El disparo tocó en la línea de flotación del sustrato político de Italia con El divo, el retrato de Giulio Andreotti, siete veces primer ministro e inventor del poder vitalicio. En The young Pope, las analogías entre el posible sucesor del Pontífice actual y del descarado Lenny Belardo (Pío XIII) eran evidentes, pero no había un tiempo compartido y las sutilezas eran extremas. Sin embargo, Loro estalla en Italia justo en el momento en que su protagonista real se encuentra en medio de un huracán político, empresarial y judicial que, tras un largo cuarto de siglo, podría suponer su liquidación por derribo. Por eso muchos -empezando por él- contenían ayer la respiración ante el nuevo artefacto de Paolo Sorrentino en el que Silvio Berlusconi se verá encarnado por Toni Servillo en dos películas estrenadas con dos semanas de diferencia. Pero el personaje es tan excesivo que, incluso exagerándolo, Sorrentino corre el riesgo de quedarse corto.
Loro no es una película solamente política. Y tampoco parece que vaya a cabrear en exceso al Cavaliere, al menos con la primera parte del díptico, que más bien le arrancará alguna sonrisa cómplice. La película es un intento de entender qué demonios pensaba aquel hombre cuando acababa de ser apeado de su tercer Gobierno y a su alrededor subía el volumen de la música, se desnudaban las mujeres y la cocaína ayudaba a pasar el trago de un orgullo colectivo triturado. Pero también es el retrato de una época que transcurrió entre 2006 y 2011 y en la que una parte de Italia aceptó prostituirse, cegada por las luces de neón de un magnate aburrido incluso de su propio equipo de fútbol e instalado en el purgatorio político hasta 2008, donde teóricamente se iniciará la segunda parte de la película -en Italia se estrena el 10 de mayo- y comenzó su cuarto Ejecutivo.
El paisaje de Loro pertenece a un momento, según el propio Sorrentino, "amoral, decadente, pero extraordinariamente vital", en el que buscarse la vida y medrar a costa de quien fuese se convirtió en cultura de masas para acercarse a un dragón obsesionado con la carne joven. Loro son ellos, "los que cuentan", dice Sergio Morra, personaje claramente inspirado en Gianpaolo Tarantini, el empresario encarcelado por tráfico de cocaína que, supuestamente, organizó decenas de fiestas con prostitutas para Berlusconi a partir de 2008. Hay más parecidos a su alrededor, como el de su ex esposa, Veronica Lario, aburrida y decepcionada por las infidelidades que ya no curan los regalos de su marido: "Me gustaba más cuando me regalabas pantuflas porque sabías que tenía frío", le dice, rechazando un anillo de diamantes. O el de Kira, novia y organizadora en aquel período de las cenas en la mansión de Arcore.
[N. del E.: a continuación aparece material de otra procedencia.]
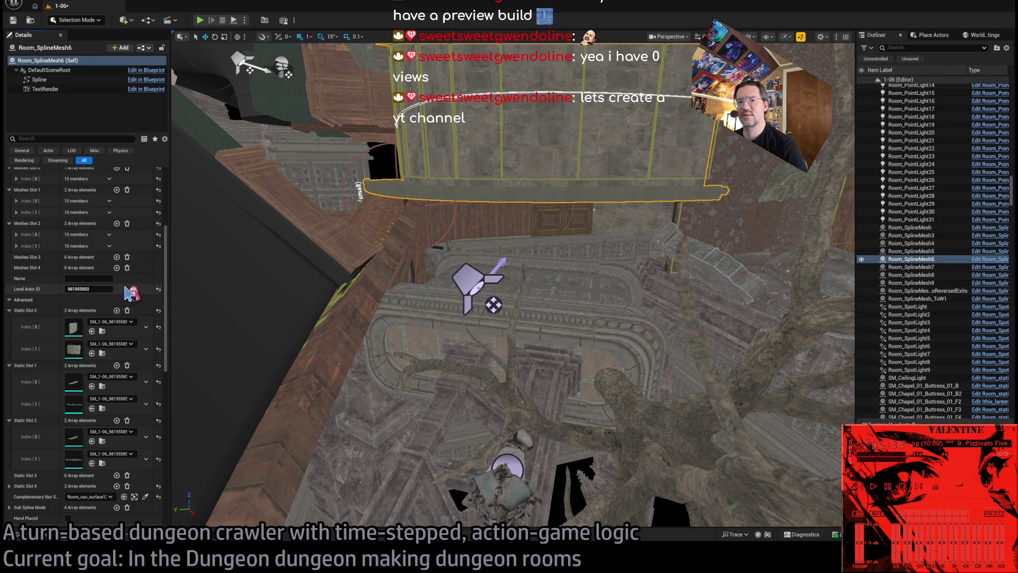
# - Empty Static Slot 4, undoing and redoing the change, then frame Room_SplineMesh6
pyautogui.scroll(-3, 98, 440)
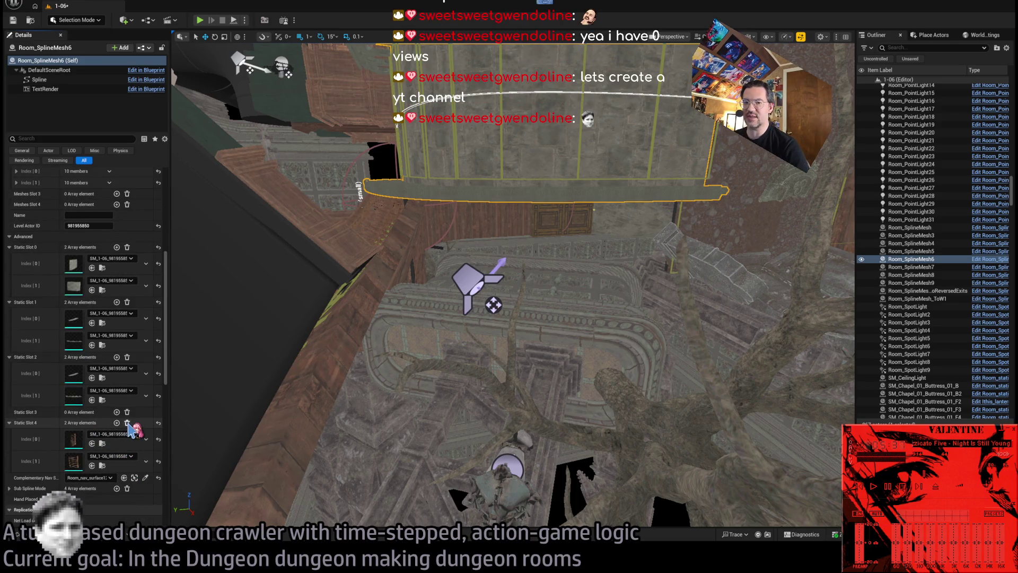
pyautogui.click(127, 423)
Porque Loro también son los otros, los que no eran Berlusconi y querían parecerlo. Esa parte de Italia que se dejó comprar. Una parte del mundo que él siempre ha llamado parásitos, excepto cuando han bailado a su alrededor. "Solo hay dos tipos de incorruptibles en este país", dice en la película el hombre de confianza de Berlusconi: "Los ricos, porque no lo necesitan, y los pobres, porque no tienen nada que ofrecer".
Y a ese amplio espectro flotante, una clase media caminando hacia el precipicio económico y social de 2011 -Berlusconi dimitió con una prima de riesgo disparada y el país al borde del colapso-, se dirigió durante años a través de sus canales de televisión y un magnetismo personal desbordante. Así figura en la película, aunque solo al cabo de una hora de metraje sin que aparezca Servillo: listo, ocurrente, melancólico y profundamente agradecido con la fidelidad ajena. Un extraordinario narrador de sí mismo, capaz de volver a construir hoy una historia para un político de 81 años, deteriorado físicamente, inhabilitado por fraude fiscal y salpicado por los casos de corrupción, mafia y prostitución de menores que, pese a todo, sigue en condiciones de dictar parte del futuro de la República.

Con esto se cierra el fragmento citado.